Records for the exercise.
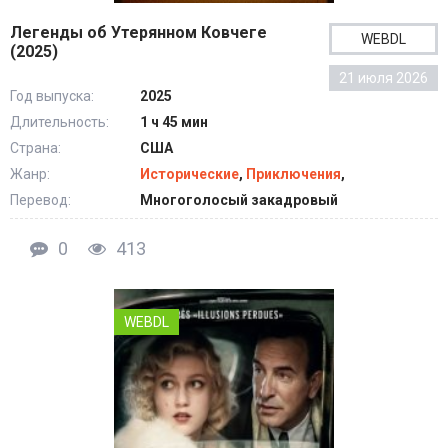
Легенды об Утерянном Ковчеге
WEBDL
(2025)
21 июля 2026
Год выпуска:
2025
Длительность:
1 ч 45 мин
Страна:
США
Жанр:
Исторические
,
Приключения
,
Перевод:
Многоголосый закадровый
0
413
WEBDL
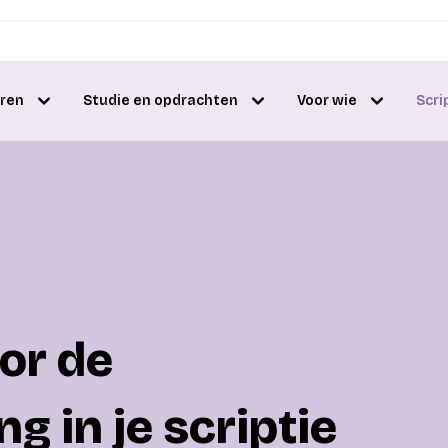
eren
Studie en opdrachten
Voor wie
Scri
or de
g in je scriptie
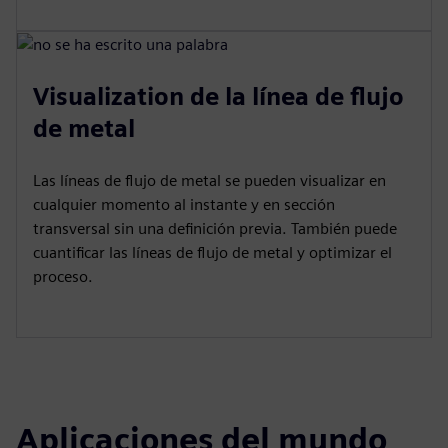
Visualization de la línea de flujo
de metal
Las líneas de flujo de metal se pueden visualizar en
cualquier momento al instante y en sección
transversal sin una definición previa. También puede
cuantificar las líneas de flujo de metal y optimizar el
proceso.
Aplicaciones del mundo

Activity. Whenever a line of the material holds the word "metal", copy it out.

Response to the task.
de metal
Las líneas de flujo de metal se pueden visualizar en
cuantificar las líneas de flujo de metal y optimizar el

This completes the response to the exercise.